Este año sería muy duro para los estudiantes. Las pruebas ya se habían llevado a cabo y los capitanes ya habían escogido a los mejores estudiantes. Tiberius tenía muchas cosas que organizar y ahora tenía que lidiar con la idea de su madre de hacer la boda en cuanto Penelope se graduará de Hogwarts.

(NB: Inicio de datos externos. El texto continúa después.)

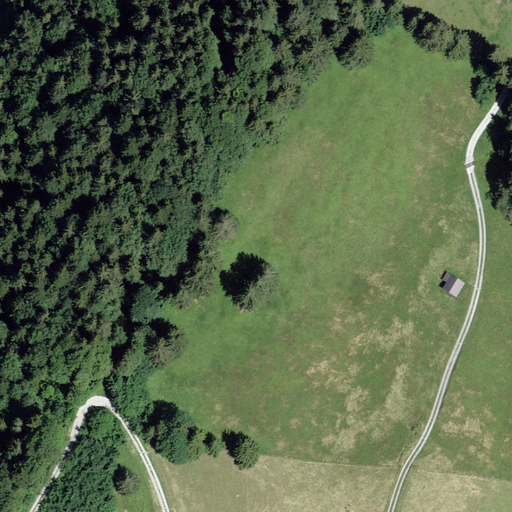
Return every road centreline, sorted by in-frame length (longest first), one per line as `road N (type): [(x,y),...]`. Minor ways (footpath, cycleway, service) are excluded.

Él no podía casarse con ella, no la quería más que a una simple amiga. La profesora McGonagall lo ayudaba para que todo fuera más sencillo. Dentro de unas horas le daría clase a los de primero enseñándoles a controlar la escoba. El menor de los McLaggen no había hablado aun con su madre y lo de la boda lo sabía por parte de una chica de sexto que era amiga de Penelope. El profesor de vuelo caminaba de un lugar a otro tratado de organizar sus ideas.
De vez en cuando le gustaba estar en el campo de quidditch y meditar sobre su futuro. Ya no podía fumar, tampoco le iba el estilo de chico malo…pero necesitaba con urgencia pensar en una solución a todos sus problemas. De un momento a otro, escuchó los pasos de alguien. Recobró la postura y arqueo una ceja mirando al estudiante que se acercaba a él. —¿No debería estar en clase? —preguntó amablemente.